**Aim of the exercise**
Look through the data below. Pick out the lines holding the string "Right".

**Material for this task**

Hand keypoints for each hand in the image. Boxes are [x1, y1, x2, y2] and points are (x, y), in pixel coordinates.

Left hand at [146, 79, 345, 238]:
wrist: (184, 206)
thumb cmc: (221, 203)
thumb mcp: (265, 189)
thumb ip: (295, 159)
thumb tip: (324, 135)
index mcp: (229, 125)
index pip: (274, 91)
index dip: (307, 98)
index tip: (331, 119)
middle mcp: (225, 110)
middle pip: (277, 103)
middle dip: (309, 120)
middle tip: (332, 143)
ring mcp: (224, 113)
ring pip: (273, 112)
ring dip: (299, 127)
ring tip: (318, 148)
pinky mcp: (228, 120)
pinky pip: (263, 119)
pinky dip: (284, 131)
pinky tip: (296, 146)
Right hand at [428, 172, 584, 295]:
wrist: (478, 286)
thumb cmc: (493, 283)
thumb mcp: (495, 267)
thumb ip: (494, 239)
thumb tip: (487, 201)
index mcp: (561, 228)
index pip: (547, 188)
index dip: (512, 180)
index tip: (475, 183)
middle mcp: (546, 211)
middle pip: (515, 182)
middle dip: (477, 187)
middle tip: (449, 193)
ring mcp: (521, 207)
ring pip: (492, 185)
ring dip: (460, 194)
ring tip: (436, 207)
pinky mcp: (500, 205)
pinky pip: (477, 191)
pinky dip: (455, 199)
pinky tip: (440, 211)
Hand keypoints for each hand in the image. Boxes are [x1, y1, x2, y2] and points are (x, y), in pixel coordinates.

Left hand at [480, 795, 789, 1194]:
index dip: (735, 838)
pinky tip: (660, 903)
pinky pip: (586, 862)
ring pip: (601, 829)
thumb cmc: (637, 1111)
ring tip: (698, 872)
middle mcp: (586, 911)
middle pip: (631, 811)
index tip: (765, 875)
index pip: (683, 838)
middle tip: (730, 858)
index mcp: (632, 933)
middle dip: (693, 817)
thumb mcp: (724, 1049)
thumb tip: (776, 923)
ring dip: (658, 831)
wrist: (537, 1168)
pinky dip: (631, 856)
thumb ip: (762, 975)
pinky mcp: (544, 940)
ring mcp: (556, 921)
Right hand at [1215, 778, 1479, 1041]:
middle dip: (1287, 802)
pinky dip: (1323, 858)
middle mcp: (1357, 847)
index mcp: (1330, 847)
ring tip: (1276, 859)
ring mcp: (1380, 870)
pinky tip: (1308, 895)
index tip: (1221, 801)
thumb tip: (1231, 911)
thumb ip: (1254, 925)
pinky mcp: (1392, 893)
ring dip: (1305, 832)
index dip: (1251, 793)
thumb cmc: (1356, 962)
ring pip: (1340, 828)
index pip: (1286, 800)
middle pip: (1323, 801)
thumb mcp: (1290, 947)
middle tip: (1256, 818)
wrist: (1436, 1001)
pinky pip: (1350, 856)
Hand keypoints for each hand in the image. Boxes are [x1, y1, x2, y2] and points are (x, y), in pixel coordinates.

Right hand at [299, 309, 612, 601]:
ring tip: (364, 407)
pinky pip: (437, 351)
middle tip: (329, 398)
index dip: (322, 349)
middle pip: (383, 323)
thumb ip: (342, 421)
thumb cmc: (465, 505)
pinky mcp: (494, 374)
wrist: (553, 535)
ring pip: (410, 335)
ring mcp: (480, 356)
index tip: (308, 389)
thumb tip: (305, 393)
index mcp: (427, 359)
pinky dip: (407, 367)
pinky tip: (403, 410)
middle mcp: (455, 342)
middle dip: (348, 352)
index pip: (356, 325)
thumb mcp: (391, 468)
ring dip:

**Answer to this task**
Right hand at [428, 172, 584, 295]:
Right hand at [1215, 778, 1479, 1041]:
Right hand at [299, 309, 612, 601]:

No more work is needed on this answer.